AIM OF THE TASK.
All of the data is to be restated word for word.

DATA FOR THE TASK.
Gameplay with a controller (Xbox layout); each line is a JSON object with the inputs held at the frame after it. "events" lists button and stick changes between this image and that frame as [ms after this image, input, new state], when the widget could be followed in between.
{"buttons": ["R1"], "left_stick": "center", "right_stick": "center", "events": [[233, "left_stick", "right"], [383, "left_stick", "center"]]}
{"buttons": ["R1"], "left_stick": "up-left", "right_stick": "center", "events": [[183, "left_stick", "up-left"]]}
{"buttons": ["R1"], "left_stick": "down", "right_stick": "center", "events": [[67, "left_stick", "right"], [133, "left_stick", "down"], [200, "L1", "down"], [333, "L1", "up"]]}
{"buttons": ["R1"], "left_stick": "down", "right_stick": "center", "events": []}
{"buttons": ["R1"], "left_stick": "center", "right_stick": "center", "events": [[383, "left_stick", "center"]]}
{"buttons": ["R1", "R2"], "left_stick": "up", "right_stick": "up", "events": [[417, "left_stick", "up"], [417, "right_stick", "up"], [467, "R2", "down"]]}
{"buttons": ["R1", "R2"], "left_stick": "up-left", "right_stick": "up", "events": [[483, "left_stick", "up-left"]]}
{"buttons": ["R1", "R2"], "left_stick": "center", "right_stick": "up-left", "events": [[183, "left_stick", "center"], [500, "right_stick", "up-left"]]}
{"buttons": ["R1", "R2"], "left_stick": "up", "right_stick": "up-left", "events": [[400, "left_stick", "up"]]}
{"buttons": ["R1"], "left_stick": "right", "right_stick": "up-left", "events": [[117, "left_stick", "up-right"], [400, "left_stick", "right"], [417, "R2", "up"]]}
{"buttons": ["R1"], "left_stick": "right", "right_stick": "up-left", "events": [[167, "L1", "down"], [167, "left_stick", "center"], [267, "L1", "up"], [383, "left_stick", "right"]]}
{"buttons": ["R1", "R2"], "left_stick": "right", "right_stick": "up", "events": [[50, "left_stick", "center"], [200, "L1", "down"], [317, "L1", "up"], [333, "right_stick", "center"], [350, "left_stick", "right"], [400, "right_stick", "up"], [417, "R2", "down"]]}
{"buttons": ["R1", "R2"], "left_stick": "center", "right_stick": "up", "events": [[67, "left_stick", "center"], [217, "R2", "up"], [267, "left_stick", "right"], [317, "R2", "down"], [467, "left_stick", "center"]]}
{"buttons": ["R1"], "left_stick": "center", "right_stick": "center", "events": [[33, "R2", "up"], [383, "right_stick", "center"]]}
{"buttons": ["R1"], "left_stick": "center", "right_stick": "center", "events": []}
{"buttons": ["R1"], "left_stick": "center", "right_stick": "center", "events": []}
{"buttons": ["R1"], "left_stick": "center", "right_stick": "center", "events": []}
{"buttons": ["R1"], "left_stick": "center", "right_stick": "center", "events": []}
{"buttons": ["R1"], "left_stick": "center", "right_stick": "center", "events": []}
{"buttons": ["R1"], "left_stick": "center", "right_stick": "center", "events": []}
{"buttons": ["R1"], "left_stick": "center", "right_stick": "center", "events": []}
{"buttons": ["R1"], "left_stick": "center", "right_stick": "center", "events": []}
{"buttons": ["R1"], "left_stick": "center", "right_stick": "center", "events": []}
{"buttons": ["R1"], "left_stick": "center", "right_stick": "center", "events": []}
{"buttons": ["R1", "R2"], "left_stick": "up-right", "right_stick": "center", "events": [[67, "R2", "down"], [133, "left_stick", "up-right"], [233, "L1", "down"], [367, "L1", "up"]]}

RESPONSE TO THIS TASK.
Gameplay with a controller (Xbox layout); each line is a JSON object with the inputs held at the frame after it. "events" lists button and stick changes between this image and that frame as [ms after this image, input, new state], when the widget could be followed in between.
{"buttons": ["R1"], "left_stick": "center", "right_stick": "center", "events": [[233, "left_stick", "right"], [383, "left_stick", "center"]]}
{"buttons": ["R1"], "left_stick": "up-left", "right_stick": "center", "events": [[183, "left_stick", "up-left"]]}
{"buttons": ["R1"], "left_stick": "down", "right_stick": "center", "events": [[67, "left_stick", "right"], [133, "left_stick", "down"], [200, "L1", "down"], [333, "L1", "up"]]}
{"buttons": ["R1"], "left_stick": "down", "right_stick": "center", "events": []}
{"buttons": ["R1"], "left_stick": "center", "right_stick": "center", "events": [[383, "left_stick", "center"]]}
{"buttons": ["R1", "R2"], "left_stick": "up", "right_stick": "up", "events": [[417, "left_stick", "up"], [417, "right_stick", "up"], [467, "R2", "down"]]}
{"buttons": ["R1", "R2"], "left_stick": "up-left", "right_stick": "up", "events": [[483, "left_stick", "up-left"]]}
{"buttons": ["R1", "R2"], "left_stick": "center", "right_stick": "up-left", "events": [[183, "left_stick", "center"], [500, "right_stick", "up-left"]]}
{"buttons": ["R1", "R2"], "left_stick": "up", "right_stick": "up-left", "events": [[400, "left_stick", "up"]]}
{"buttons": ["R1"], "left_stick": "right", "right_stick": "up-left", "events": [[117, "left_stick", "up-right"], [400, "left_stick", "right"], [417, "R2", "up"]]}
{"buttons": ["R1"], "left_stick": "right", "right_stick": "up-left", "events": [[167, "L1", "down"], [167, "left_stick", "center"], [267, "L1", "up"], [383, "left_stick", "right"]]}
{"buttons": ["R1", "R2"], "left_stick": "right", "right_stick": "up", "events": [[50, "left_stick", "center"], [200, "L1", "down"], [317, "L1", "up"], [333, "right_stick", "center"], [350, "left_stick", "right"], [400, "right_stick", "up"], [417, "R2", "down"]]}
{"buttons": ["R1", "R2"], "left_stick": "center", "right_stick": "up", "events": [[67, "left_stick", "center"], [217, "R2", "up"], [267, "left_stick", "right"], [317, "R2", "down"], [467, "left_stick", "center"]]}
{"buttons": ["R1"], "left_stick": "center", "right_stick": "center", "events": [[33, "R2", "up"], [383, "right_stick", "center"]]}
{"buttons": ["R1"], "left_stick": "center", "right_stick": "center", "events": []}
{"buttons": ["R1"], "left_stick": "center", "right_stick": "center", "events": []}
{"buttons": ["R1"], "left_stick": "center", "right_stick": "center", "events": []}
{"buttons": ["R1"], "left_stick": "center", "right_stick": "center", "events": []}
{"buttons": ["R1"], "left_stick": "center", "right_stick": "center", "events": []}
{"buttons": ["R1"], "left_stick": "center", "right_stick": "center", "events": []}
{"buttons": ["R1"], "left_stick": "center", "right_stick": "center", "events": []}
{"buttons": ["R1"], "left_stick": "center", "right_stick": "center", "events": []}
{"buttons": ["R1"], "left_stick": "center", "right_stick": "center", "events": []}
{"buttons": ["R1"], "left_stick": "center", "right_stick": "center", "events": []}
{"buttons": ["R1", "R2"], "left_stick": "up-right", "right_stick": "center", "events": [[67, "R2", "down"], [133, "left_stick", "up-right"], [233, "L1", "down"], [367, "L1", "up"]]}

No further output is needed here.